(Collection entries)
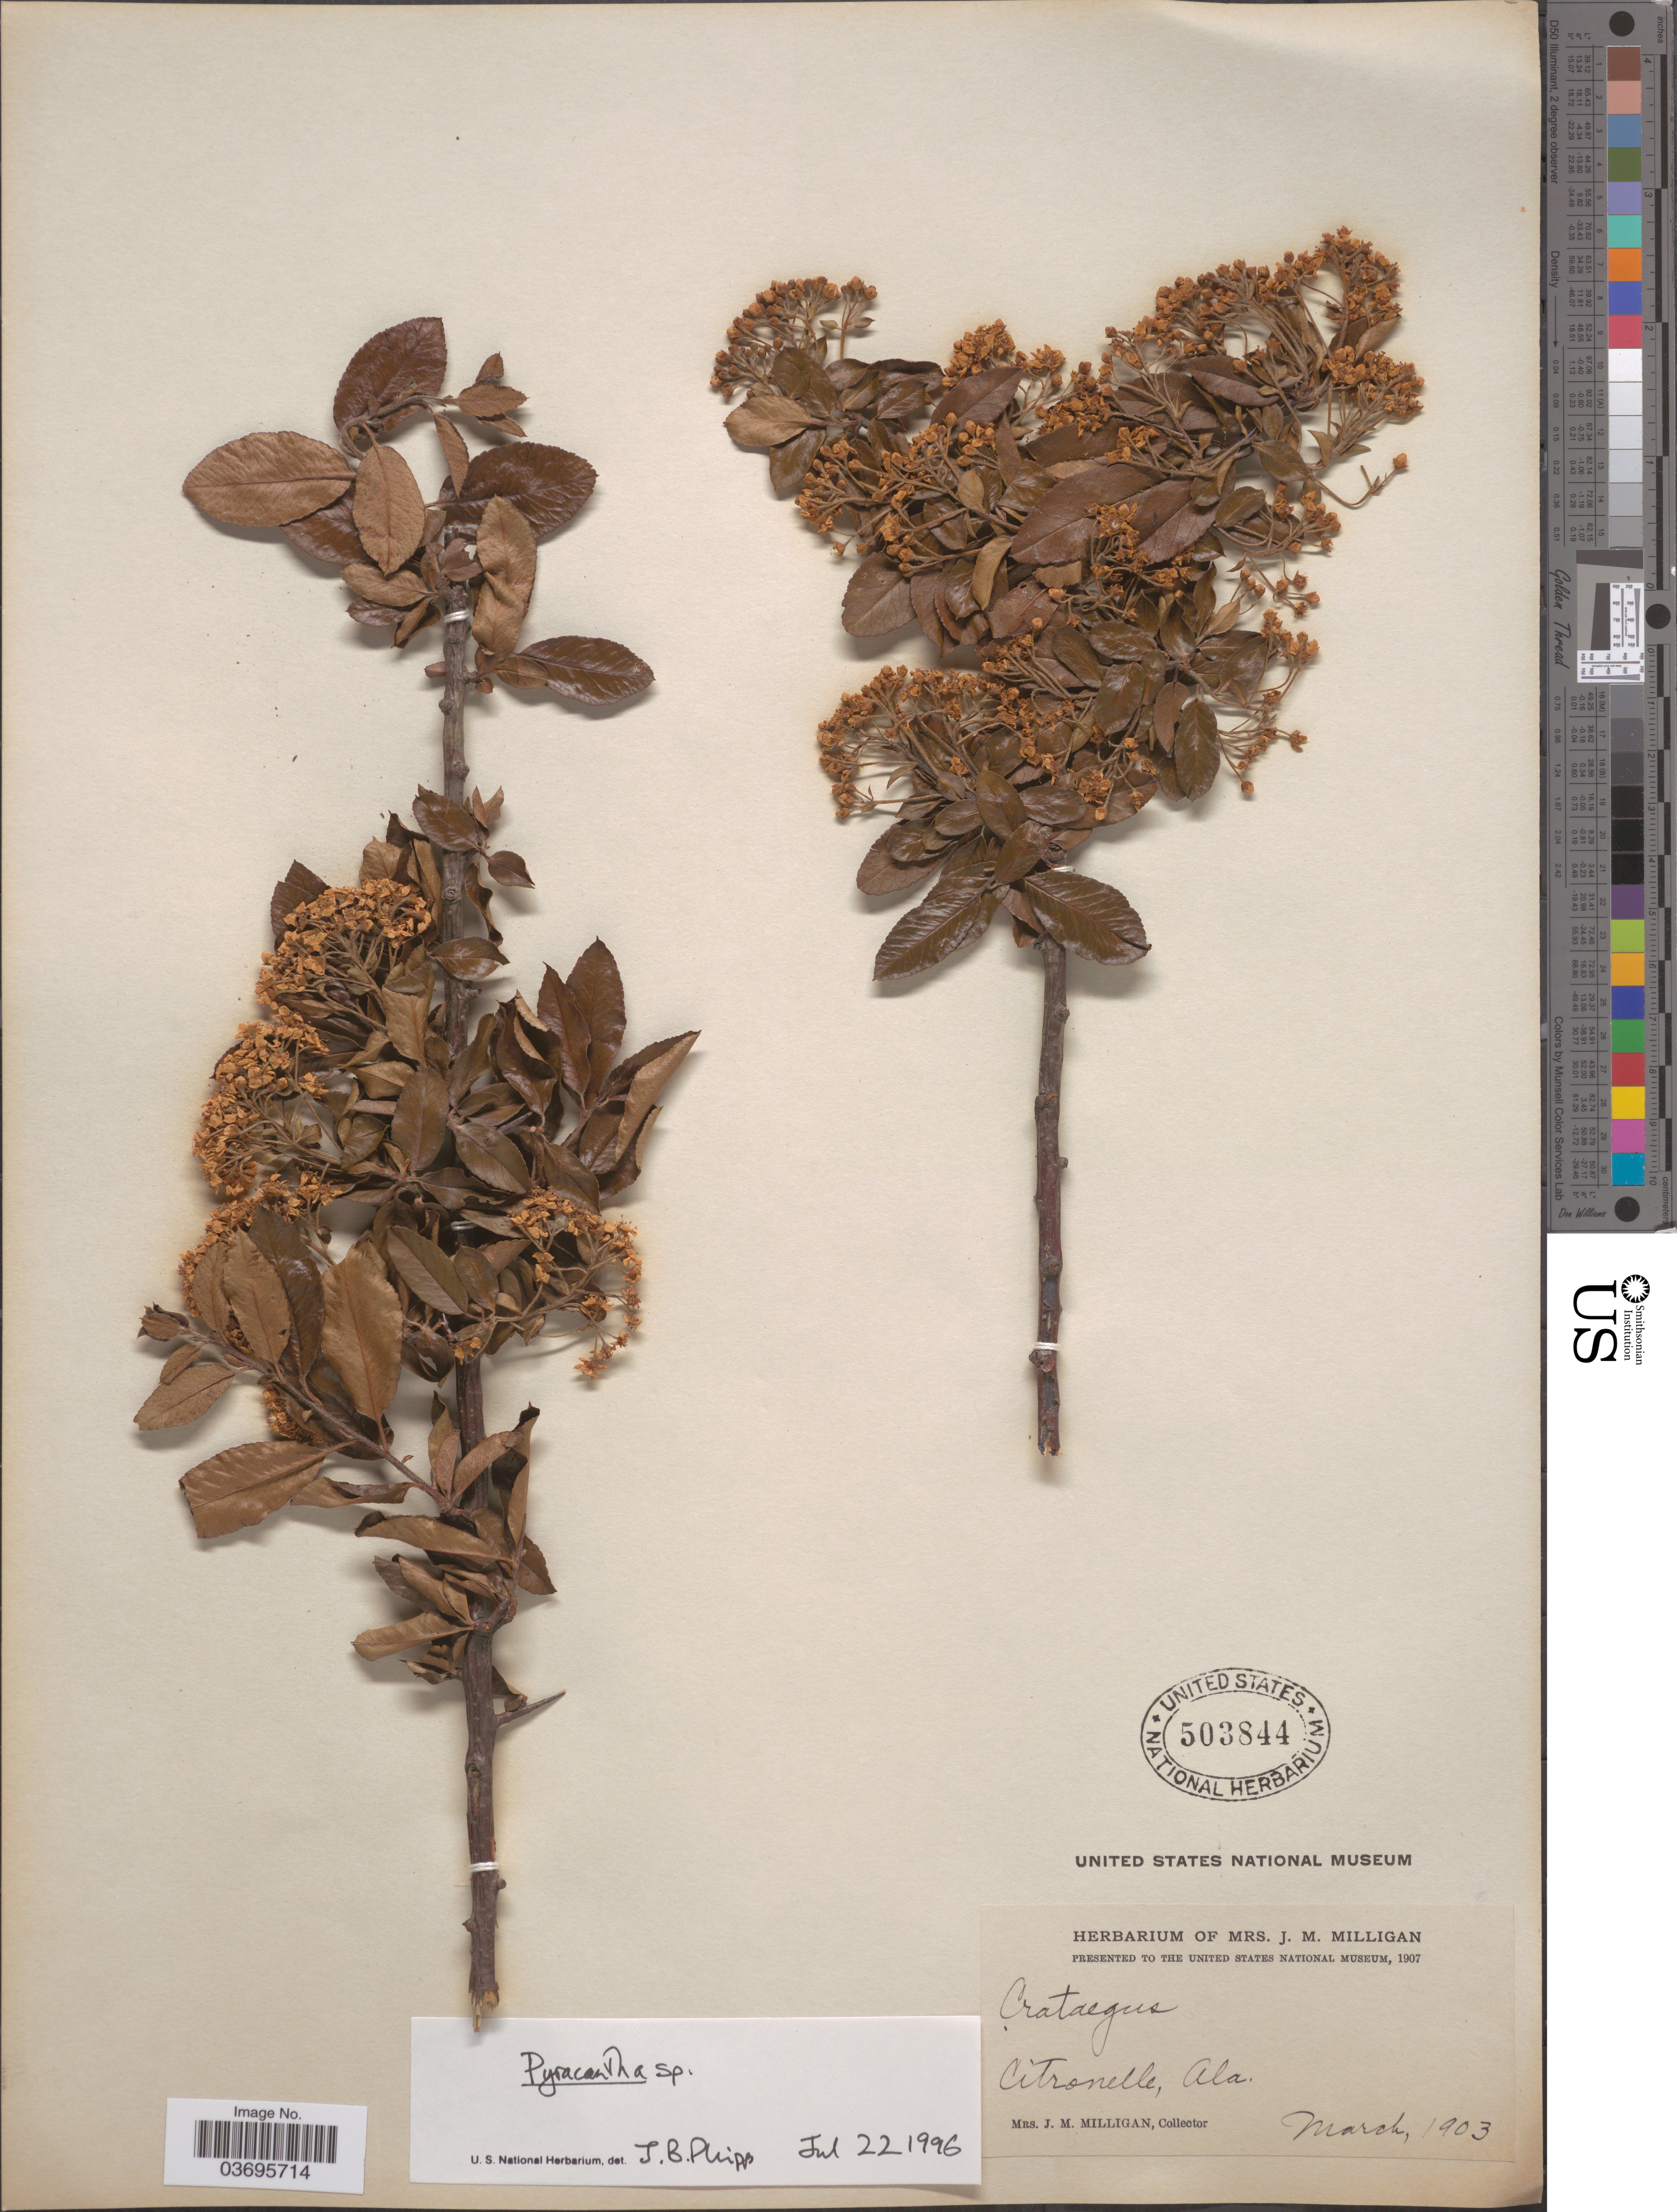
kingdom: Plantae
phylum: Tracheophyta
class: Magnoliopsida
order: Rosales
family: Rosaceae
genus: Pyracantha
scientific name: Pyracantha sp.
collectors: J. Milligan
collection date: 1903-03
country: United States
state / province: Alabama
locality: Citronelle.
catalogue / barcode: US 503844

- **Exercise objective**
Could you write out every line of each item above word for word, leaving the pictures out?

- **Answer to the problem**
kingdom: Plantae
phylum: Tracheophyta
class: Magnoliopsida
order: Rosales
family: Rosaceae
genus: Pyracantha
scientific name: Pyracantha sp.
collectors: J. Milligan
collection date: 1903-03
country: United States
state / province: Alabama
locality: Citronelle.
catalogue / barcode: US 503844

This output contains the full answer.